Abbiamo detto, tuttavia, che tali lingue potrebbero non essere state totalmente assenti in Nord Europa. Secondo il linguista tedesco Theo Vennemann, infatti, furono proprio gli idiomi semitici a fungere da substrato per le lingue celtiche e da superstrato per quelle germaniche. Nell’Europa nordoccidentale, infatti, queste lingue erano parlate prima dell’arrivo dei Celti (indoeuropei), e funsero pertanto da substrato; solo in seguito (forse grazie alla colonizzazione fenicia) si diffusero anche più a est, fungendo da superstrato per le lingue germaniche che già avevano incominciato a svilupparsi.

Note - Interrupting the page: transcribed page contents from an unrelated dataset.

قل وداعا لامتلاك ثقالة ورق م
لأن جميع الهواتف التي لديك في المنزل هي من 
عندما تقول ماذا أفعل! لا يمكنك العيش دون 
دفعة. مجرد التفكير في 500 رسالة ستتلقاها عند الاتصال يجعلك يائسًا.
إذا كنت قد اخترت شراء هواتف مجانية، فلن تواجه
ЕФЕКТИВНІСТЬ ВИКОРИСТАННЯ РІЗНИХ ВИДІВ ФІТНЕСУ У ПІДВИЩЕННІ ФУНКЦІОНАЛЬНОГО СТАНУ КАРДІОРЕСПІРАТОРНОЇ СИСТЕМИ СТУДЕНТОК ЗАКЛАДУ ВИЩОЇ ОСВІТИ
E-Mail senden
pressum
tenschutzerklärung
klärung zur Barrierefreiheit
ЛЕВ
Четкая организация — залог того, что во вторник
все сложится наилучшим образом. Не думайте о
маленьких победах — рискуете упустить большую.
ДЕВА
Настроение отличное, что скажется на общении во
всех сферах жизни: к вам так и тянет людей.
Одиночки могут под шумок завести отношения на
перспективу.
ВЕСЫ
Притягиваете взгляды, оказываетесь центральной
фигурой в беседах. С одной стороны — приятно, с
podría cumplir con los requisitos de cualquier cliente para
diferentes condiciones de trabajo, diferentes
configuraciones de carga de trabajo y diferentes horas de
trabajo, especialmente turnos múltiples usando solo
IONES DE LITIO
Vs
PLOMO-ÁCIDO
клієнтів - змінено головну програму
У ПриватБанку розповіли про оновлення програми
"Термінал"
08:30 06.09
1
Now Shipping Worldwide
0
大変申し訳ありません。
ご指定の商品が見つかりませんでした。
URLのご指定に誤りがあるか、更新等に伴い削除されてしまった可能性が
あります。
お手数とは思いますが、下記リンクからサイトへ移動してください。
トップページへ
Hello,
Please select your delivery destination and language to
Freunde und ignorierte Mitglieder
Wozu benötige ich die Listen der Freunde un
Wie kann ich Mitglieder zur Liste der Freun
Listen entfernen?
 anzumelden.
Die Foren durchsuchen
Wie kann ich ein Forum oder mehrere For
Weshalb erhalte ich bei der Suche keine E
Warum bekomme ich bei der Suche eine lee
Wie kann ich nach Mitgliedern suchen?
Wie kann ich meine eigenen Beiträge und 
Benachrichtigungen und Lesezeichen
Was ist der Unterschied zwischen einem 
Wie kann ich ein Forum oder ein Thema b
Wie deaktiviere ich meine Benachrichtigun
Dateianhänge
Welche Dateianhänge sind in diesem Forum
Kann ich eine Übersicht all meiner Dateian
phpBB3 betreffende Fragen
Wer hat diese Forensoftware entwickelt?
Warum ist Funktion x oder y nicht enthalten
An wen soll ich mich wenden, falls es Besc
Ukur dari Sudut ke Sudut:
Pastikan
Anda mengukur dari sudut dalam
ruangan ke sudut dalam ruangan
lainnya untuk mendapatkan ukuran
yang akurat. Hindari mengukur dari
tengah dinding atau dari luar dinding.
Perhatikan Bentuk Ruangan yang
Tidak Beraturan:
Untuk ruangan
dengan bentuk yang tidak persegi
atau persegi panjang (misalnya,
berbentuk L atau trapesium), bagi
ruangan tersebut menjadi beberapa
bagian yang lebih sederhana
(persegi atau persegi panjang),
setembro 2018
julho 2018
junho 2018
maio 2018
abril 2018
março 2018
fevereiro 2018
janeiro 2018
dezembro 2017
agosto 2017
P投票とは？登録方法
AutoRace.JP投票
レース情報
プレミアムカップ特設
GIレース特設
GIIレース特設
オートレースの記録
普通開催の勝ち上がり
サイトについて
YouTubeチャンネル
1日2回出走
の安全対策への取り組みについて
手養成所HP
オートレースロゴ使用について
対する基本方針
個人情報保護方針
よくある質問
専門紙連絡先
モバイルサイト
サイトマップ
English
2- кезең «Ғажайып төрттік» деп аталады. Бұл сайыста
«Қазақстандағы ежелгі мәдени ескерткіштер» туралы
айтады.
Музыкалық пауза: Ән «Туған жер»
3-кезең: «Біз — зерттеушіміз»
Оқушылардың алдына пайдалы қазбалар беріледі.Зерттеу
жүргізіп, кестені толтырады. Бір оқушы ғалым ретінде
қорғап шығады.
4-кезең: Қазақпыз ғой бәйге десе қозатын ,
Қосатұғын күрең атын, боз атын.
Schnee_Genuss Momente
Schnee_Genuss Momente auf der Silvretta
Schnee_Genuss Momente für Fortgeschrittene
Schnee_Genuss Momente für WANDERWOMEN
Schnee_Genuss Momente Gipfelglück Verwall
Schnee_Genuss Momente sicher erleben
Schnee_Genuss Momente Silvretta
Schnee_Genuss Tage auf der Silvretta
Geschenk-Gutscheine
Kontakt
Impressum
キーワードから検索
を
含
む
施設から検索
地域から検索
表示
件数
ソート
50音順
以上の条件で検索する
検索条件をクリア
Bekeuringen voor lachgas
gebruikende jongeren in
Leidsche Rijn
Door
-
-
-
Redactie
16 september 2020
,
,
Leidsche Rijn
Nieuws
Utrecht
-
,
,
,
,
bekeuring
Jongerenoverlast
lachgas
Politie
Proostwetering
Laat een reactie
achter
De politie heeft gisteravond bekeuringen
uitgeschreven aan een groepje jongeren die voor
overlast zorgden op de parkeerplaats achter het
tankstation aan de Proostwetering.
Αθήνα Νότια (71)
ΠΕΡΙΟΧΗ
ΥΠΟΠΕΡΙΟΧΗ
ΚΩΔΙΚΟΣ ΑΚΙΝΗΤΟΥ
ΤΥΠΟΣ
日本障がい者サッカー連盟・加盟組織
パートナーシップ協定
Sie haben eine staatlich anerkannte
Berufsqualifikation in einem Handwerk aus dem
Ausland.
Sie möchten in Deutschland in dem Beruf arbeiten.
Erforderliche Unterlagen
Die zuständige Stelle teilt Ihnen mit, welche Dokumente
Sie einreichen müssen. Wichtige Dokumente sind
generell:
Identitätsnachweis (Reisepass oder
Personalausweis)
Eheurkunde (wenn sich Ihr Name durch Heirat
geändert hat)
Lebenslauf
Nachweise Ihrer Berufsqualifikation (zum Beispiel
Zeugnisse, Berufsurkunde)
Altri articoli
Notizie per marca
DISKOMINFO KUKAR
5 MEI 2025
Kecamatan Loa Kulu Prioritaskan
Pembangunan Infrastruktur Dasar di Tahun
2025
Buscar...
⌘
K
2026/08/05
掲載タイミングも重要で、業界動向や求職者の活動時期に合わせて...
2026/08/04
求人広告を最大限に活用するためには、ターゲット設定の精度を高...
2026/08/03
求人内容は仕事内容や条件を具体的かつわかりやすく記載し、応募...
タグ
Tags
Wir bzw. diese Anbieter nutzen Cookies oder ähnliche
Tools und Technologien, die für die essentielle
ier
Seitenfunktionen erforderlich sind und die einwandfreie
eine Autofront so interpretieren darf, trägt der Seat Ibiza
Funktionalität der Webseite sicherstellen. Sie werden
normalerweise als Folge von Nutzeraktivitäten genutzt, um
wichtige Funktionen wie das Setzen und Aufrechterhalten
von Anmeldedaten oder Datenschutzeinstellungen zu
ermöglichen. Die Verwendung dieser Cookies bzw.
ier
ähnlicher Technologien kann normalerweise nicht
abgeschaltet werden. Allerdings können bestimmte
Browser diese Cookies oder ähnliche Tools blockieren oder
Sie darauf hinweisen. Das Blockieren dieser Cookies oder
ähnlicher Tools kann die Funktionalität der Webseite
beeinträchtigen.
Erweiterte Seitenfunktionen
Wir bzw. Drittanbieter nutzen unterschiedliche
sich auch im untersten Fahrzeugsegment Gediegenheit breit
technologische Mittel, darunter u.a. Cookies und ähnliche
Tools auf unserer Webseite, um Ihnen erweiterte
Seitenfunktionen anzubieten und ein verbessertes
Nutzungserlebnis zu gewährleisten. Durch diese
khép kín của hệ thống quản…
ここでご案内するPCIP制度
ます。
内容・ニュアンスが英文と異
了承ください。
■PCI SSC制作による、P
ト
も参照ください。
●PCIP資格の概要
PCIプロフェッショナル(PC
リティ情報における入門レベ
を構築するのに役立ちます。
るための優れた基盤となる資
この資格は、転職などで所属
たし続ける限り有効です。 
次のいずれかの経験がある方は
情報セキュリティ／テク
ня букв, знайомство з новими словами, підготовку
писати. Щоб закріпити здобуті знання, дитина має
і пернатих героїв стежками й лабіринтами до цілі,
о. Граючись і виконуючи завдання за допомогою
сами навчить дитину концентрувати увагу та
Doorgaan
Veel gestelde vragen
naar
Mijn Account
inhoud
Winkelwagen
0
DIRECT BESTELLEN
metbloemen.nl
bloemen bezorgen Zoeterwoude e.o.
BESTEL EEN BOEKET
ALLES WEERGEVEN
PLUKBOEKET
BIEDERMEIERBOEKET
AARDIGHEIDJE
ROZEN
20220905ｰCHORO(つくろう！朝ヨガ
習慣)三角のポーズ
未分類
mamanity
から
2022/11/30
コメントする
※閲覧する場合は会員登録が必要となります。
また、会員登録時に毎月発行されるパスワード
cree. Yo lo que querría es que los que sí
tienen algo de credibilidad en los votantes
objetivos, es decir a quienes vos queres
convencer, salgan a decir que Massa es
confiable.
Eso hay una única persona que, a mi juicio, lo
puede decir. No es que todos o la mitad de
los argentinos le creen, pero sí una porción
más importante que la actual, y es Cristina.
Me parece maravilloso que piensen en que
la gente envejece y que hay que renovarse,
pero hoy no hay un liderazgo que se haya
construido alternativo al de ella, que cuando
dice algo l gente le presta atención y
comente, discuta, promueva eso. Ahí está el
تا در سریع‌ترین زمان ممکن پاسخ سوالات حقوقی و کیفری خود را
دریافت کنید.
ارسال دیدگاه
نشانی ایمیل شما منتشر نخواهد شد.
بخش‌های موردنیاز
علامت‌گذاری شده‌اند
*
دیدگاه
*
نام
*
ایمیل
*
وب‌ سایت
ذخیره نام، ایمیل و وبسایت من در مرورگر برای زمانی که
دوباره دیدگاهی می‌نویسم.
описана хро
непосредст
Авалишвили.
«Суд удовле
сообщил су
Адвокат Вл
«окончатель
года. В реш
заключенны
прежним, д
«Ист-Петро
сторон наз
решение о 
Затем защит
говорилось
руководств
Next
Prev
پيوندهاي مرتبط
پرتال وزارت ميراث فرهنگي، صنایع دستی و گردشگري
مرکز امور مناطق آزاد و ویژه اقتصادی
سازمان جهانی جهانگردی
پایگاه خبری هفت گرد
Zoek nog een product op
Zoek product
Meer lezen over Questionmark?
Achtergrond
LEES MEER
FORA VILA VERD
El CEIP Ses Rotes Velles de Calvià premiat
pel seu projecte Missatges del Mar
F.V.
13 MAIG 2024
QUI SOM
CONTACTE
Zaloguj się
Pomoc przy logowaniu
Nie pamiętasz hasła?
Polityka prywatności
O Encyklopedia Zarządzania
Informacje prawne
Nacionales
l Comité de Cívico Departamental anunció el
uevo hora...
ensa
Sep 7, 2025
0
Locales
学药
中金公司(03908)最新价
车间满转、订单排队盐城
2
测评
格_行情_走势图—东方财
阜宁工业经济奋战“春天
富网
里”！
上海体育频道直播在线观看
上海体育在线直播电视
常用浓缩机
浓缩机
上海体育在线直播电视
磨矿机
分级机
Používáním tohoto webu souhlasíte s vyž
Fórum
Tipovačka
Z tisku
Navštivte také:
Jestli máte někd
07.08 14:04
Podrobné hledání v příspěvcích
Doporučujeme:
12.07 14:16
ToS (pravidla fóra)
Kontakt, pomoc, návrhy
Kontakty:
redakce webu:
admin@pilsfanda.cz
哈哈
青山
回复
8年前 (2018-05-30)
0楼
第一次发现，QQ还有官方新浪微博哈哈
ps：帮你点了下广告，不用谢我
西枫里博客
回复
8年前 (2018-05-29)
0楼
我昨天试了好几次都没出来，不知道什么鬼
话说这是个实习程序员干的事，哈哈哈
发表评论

Non è questa la sede per esporre e discutere nel dettaglio le teorie di Vennemann; tuttavia, le sue argomentazioni sembrano convincenti, e potrebbero lasciare aperto uno spiraglio all’ipotesi nordica anche qualora fosse confermato che toponimi e antroponimi biblici sono effettivamente di origine semitica. Ma a mio avviso, se davvero gli eventi veterotestamentari si svolsero al nord, è probabile che l’etimologia dei nomi vada ricercata soprattutto in altre lingue. Lingue di cui non era mai stata esplorata a fondo la relazione con gli idiomi mediorientali proprio perché una tale relazione era creduta impossibile. Ma come abbiamo appurato, a volte la realtà sembra superare di gran lunga l’immaginazione.